[WHAT THE EXERCISE ASKS] Return all entries precisely as they stand, without the images.

[LISTED RECORDS]
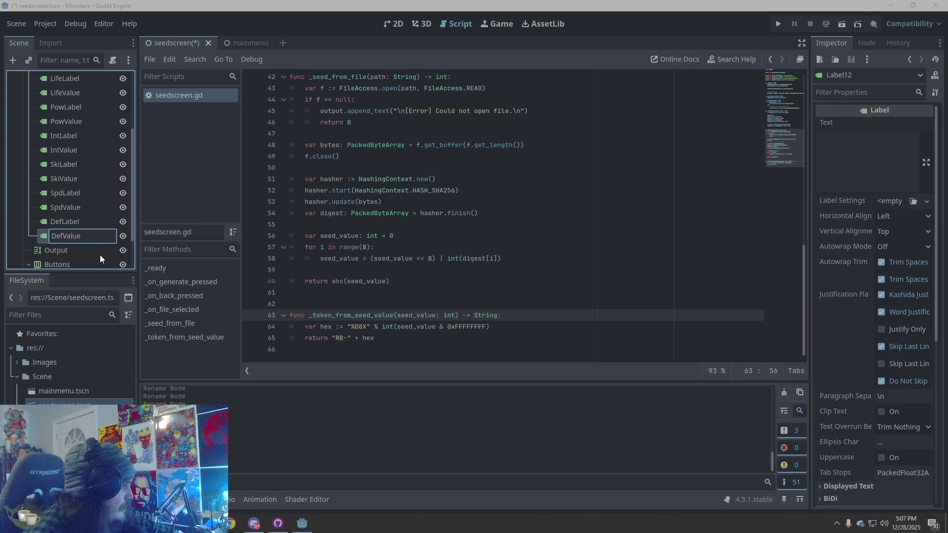
pyautogui.scroll(5, 82, 224)
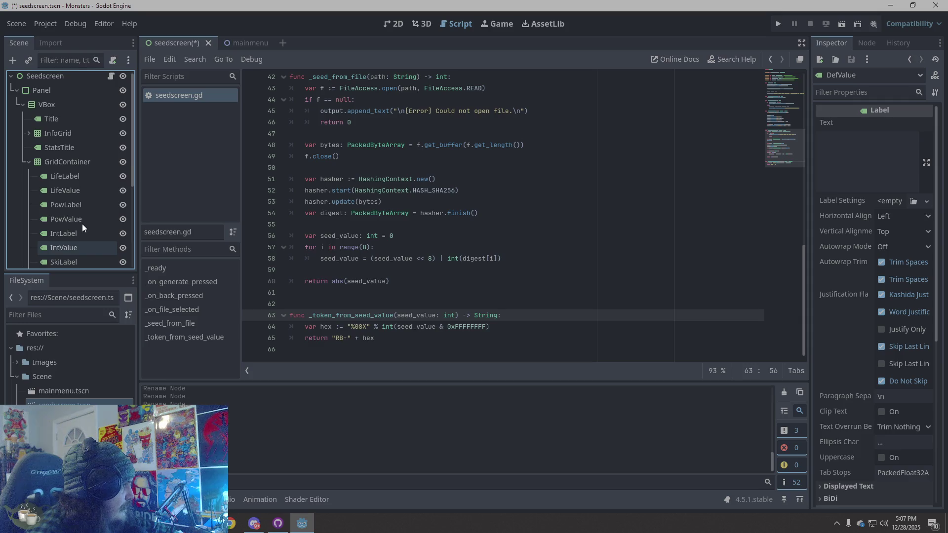
# Expand GridContainer to check its labels, then select the Seedscreen root to show seedscreen.gd.
pyautogui.click(36, 165)
pyautogui.click(28, 162)
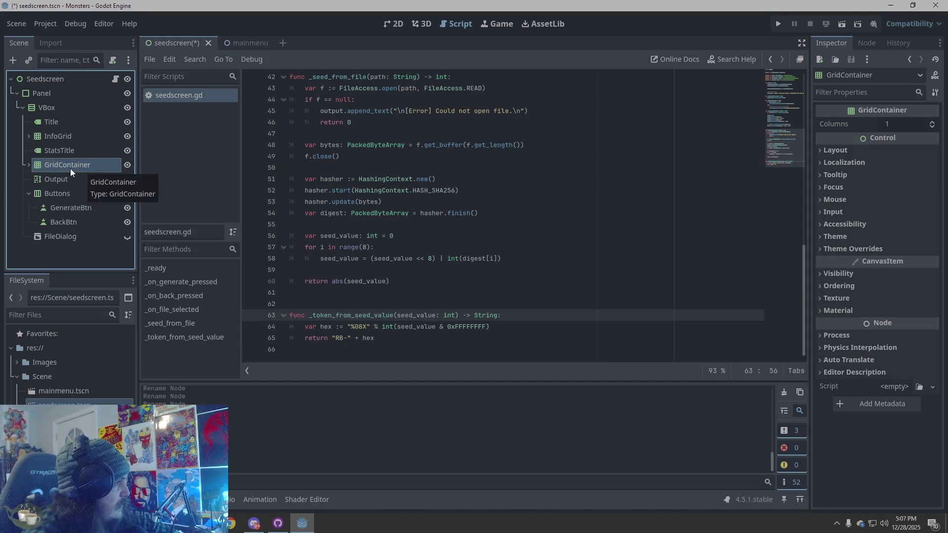
pyautogui.click(29, 165)
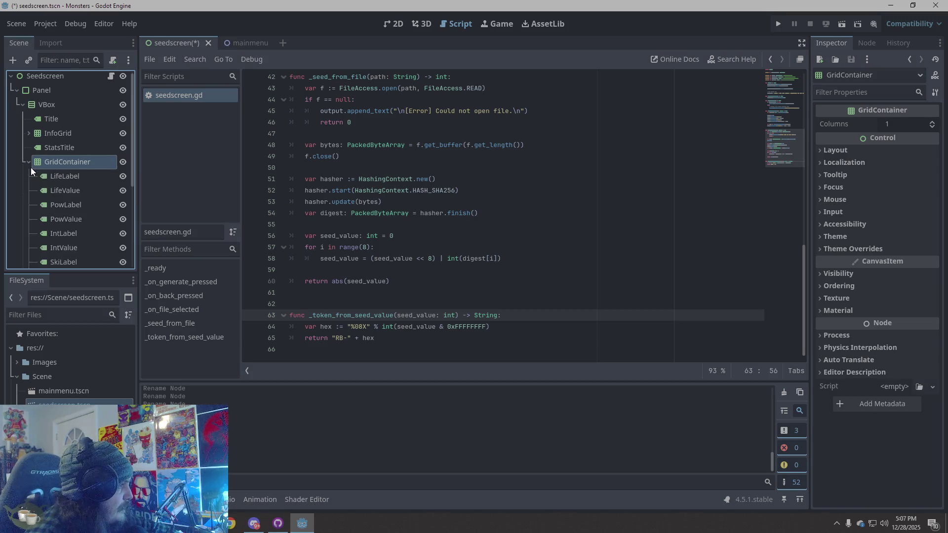
pyautogui.scroll(-4, 56, 179)
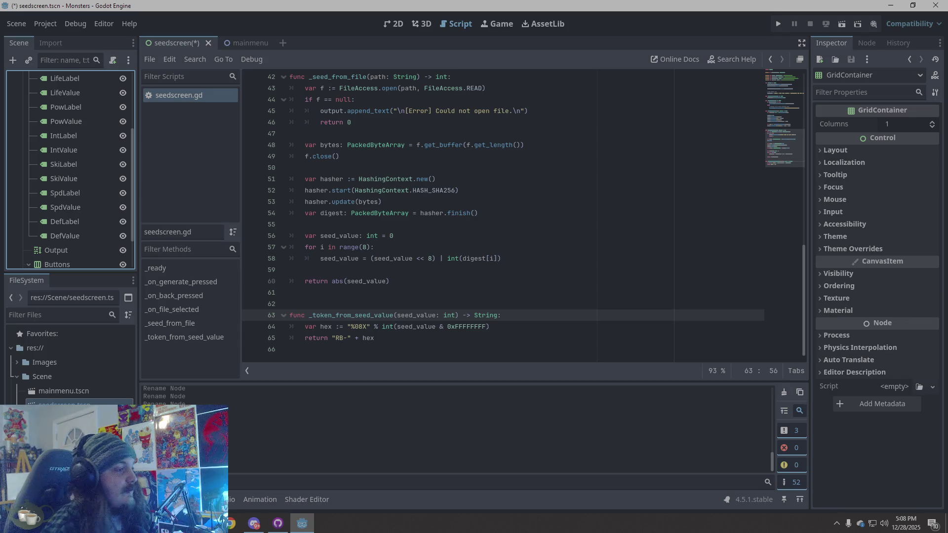
pyautogui.scroll(-3, 73, 211)
pyautogui.scroll(9, 74, 198)
pyautogui.click(77, 80)
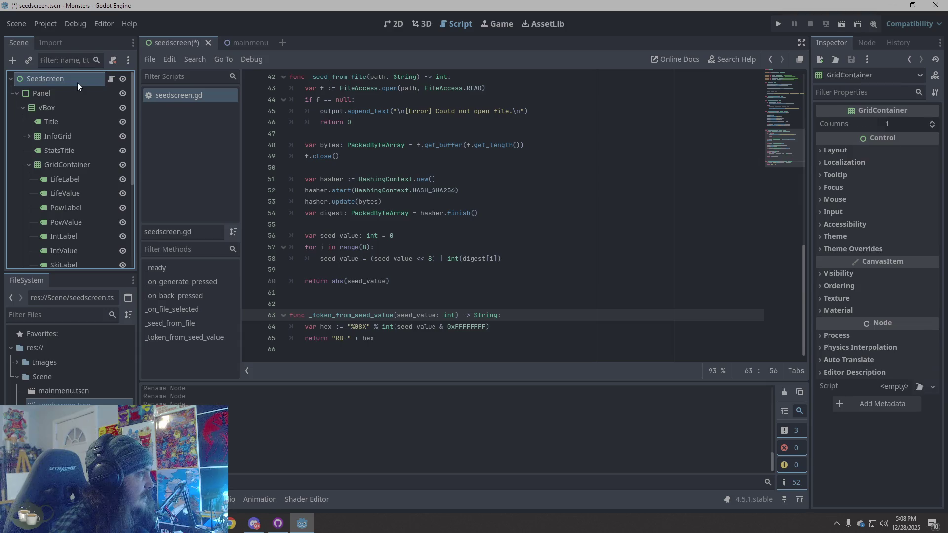
pyautogui.click(234, 101)
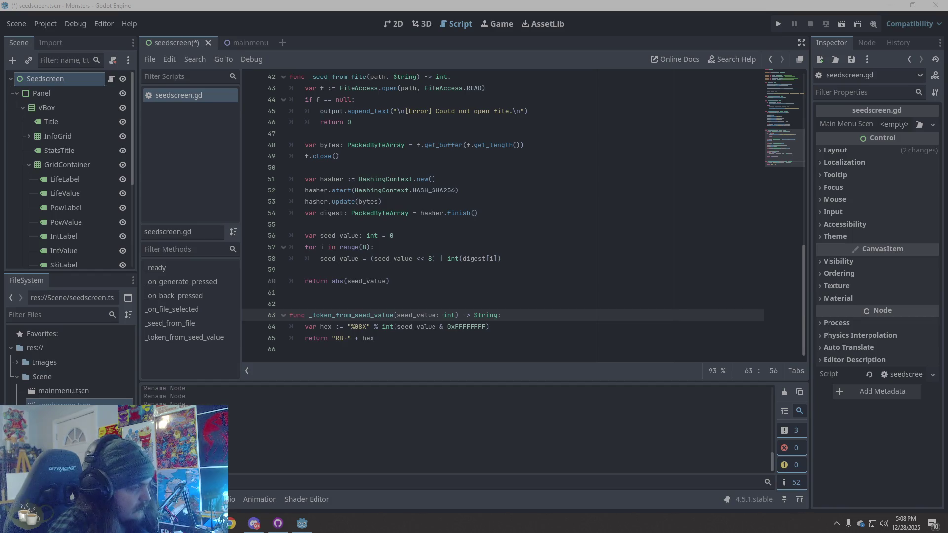
# Paste the full new script ending in _clear_preview into seedscreen.gd and review its one warning.
pyautogui.rightClick(582, 335)
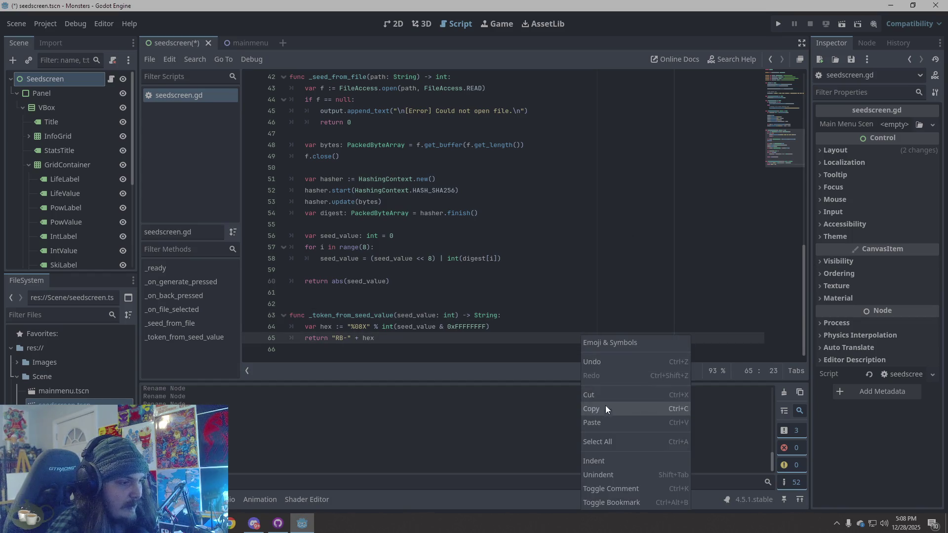
pyautogui.click(608, 440)
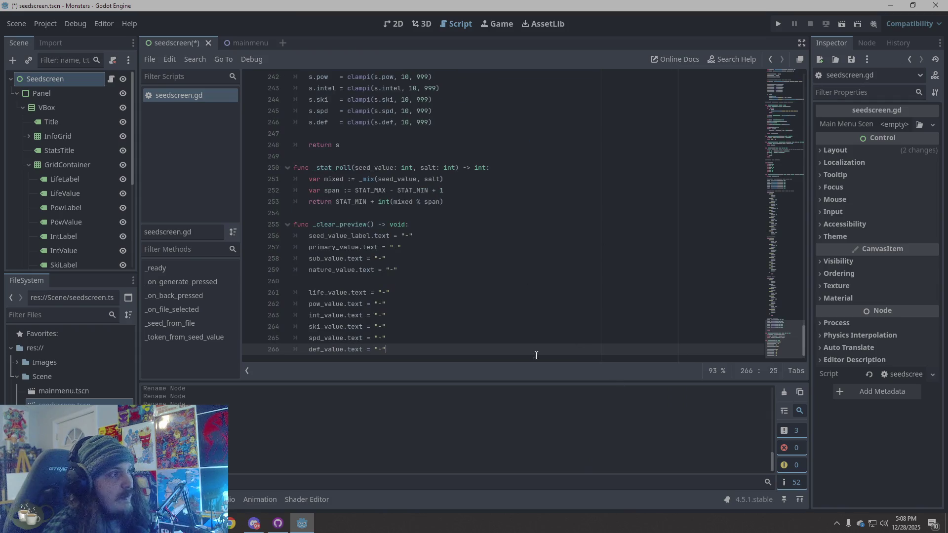
pyautogui.click(688, 372)
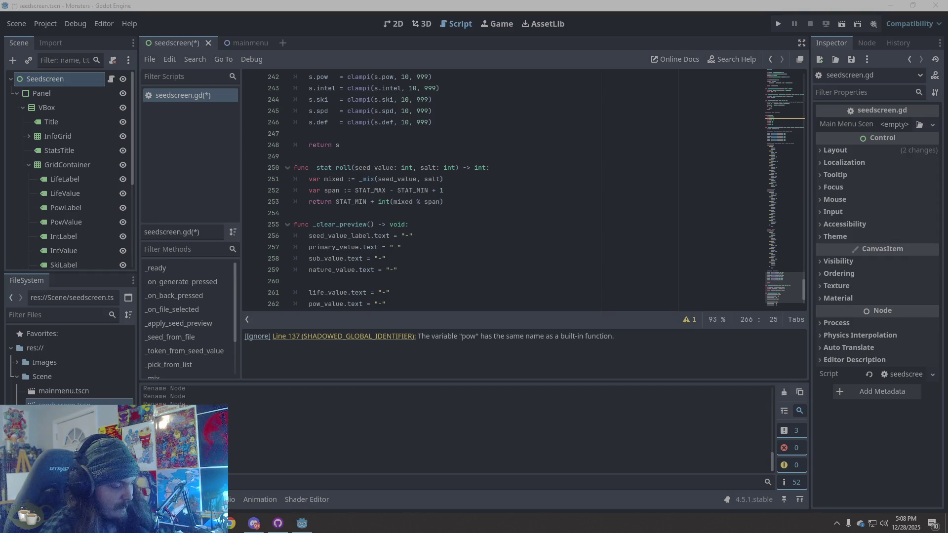
pyautogui.click(689, 320)
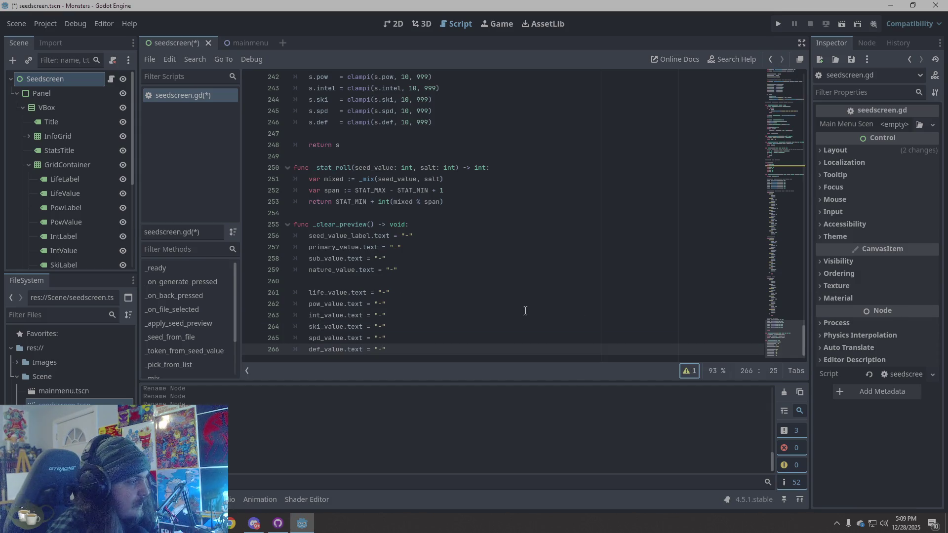
pyautogui.scroll(13, 525, 244)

[THE ANSWER]
pyautogui.scroll(5, 82, 224)
# Expand GridContainer to check its labels, then select the Seedscreen root to show seedscreen.gd.
pyautogui.click(36, 165)
pyautogui.click(28, 162)
pyautogui.click(29, 165)
pyautogui.scroll(-4, 56, 179)
pyautogui.scroll(-3, 73, 211)
pyautogui.scroll(9, 74, 198)
pyautogui.click(77, 80)
pyautogui.click(234, 101)
# Paste the full new script ending in _clear_preview into seedscreen.gd and review its one warning.
pyautogui.rightClick(582, 335)
pyautogui.click(608, 440)
pyautogui.click(688, 372)
pyautogui.click(689, 320)
pyautogui.scroll(13, 525, 244)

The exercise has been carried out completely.